Keuze 4: kinderopvang / ouders

Casus 1

Roos is een peuter op het kinderdagverblijf. PM-ers geven aan dat Roos heel veel huilt. Ze lijkt niet goed in haar vel te zitten. Ze is vaak en snel moe. Op het kinderdagverblijf slaapt ze daarom 2 keer per dag. Ouders geven aan dat ze willen dat Roos maar 1 keer per dag slaapt omdat ze anders thuis niet meer slaapt. Ouders vinden dat het thuis goed met haar gaat.
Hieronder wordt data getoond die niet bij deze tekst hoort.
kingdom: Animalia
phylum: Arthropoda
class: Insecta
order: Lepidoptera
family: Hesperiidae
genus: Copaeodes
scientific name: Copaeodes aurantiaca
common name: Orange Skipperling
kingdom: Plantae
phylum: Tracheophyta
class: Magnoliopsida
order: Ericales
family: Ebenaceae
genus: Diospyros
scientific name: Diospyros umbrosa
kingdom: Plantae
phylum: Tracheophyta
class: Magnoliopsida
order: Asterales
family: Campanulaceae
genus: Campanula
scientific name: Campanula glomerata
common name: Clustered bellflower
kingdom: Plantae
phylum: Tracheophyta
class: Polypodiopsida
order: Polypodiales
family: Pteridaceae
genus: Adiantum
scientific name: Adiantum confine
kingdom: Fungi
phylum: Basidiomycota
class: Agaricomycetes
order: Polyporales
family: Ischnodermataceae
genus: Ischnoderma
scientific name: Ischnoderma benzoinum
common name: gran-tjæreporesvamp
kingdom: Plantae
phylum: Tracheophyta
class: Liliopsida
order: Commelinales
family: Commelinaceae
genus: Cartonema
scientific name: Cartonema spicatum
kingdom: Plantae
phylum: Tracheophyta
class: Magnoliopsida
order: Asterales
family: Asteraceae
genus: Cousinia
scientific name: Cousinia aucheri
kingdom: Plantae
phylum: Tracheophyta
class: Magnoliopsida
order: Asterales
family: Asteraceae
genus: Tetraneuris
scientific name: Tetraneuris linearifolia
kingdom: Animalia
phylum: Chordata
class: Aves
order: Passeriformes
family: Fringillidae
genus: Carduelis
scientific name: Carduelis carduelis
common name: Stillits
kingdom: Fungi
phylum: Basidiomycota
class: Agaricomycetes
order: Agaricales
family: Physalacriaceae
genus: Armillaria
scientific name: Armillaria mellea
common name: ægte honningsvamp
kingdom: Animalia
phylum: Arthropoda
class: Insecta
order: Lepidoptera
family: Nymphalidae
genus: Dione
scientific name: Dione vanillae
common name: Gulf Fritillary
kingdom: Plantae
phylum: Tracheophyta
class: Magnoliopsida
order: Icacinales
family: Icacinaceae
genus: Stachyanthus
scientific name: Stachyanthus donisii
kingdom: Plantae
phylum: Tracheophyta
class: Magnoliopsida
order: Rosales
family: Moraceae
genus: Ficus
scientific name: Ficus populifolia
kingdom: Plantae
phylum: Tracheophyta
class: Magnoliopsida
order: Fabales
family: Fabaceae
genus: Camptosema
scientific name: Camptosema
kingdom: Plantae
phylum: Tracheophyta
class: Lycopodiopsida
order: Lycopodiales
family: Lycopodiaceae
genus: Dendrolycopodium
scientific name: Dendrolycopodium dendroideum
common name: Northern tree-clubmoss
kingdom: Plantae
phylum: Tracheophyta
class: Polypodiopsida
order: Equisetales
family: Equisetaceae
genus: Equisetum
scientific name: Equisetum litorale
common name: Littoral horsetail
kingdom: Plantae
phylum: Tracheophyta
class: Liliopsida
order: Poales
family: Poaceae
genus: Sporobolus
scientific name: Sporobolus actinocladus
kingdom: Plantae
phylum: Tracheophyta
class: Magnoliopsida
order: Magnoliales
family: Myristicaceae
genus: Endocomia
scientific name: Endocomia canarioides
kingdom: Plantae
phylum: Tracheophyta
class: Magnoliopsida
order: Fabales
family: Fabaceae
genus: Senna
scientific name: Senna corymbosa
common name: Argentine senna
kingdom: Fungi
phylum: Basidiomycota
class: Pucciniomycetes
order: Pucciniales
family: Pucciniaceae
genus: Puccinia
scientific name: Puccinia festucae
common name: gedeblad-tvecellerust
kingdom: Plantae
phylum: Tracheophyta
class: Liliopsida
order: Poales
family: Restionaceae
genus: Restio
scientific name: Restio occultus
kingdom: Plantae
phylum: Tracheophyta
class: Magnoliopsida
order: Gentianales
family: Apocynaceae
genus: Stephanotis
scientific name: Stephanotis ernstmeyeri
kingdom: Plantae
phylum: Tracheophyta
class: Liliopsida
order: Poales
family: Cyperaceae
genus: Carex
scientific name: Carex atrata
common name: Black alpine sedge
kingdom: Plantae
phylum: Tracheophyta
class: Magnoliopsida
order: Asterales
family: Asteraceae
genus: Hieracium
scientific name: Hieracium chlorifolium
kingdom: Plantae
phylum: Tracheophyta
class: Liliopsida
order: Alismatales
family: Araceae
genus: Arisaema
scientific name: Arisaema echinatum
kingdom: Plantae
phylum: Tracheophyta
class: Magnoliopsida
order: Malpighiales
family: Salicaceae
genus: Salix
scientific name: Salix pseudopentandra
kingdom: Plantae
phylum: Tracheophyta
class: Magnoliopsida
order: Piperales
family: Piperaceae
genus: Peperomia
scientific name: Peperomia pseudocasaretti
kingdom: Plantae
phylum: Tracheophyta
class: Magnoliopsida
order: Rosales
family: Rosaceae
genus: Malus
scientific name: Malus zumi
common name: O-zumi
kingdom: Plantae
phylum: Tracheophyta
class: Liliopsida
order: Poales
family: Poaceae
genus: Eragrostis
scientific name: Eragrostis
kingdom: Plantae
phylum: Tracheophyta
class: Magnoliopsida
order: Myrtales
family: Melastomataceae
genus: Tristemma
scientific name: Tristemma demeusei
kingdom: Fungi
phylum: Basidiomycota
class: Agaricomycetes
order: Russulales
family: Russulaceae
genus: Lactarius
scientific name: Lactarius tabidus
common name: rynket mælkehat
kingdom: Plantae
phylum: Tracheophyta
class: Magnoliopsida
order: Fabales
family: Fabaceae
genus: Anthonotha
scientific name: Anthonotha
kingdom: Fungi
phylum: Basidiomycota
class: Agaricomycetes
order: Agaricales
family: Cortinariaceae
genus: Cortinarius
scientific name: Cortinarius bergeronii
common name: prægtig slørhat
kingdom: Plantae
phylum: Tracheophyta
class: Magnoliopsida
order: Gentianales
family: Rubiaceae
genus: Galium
Hoewel moeder ook aangeeft dat Roos thuis soms heel driftig kan zijn of uit het niets kan gaan huilen. Moeder weet niet meer wat ze dan nog met Roos moet aanvangen. De kinderopvang adviseert het consultatiebureau in te schakelen; vader is het daar echter niet mee eens.
Hoe ga je ervoor zorgen dat dit gesprek rustig verloopt? Hoe ga je de ouders ervan overtuigen dat het consultatiebureau de beste manier is? Welke houding neem je aan? Welke vragen ga je stellen binnen dit gesprek?


Casus 2
Mees is drie-en-een-half als zijn ouders vanuit België naar Middelburg verhuizen. In België ging Mees vijf dagen per week van ’s morgens tot het eind van de middag naar school. Je geeft de ouders een rondleiding, moeder geeft aan dat Mees erg voorloopt op de anderen. Het lijkt haar niet passend dat hij straks ook tussen baby’s de dag doorbrengt. We zetten de rondleiding voort naar de peutergroep. Moeder ziet daar de uitsteekpuzzels met de rode knopjes erop en geeft aan dat Mees al puzzels van 100 stukjes maakt. Nu kunnen we het aanbod in de peutergroep wel aanpassen, maar omdat we slechts vier ochtenden peutergroep hebben en ouders opvang nodig hebben voor de hele week is dat niet echt een geschikte oplossing. Jij moet samen met de ouders kijken naar een passende oplossing, mocht dit niet lukken dan ga  je over in het slechtnieuwsgesprek (Mees kan niet opgenomen worden binnen de opvang).
Welke houding neem je aan? Hoe kun je tot een gezamenlijke oplossing komen? Hoe zorg je dat het gesprek rustig verloopt? Welke vragen stel je binnen dit gesprek?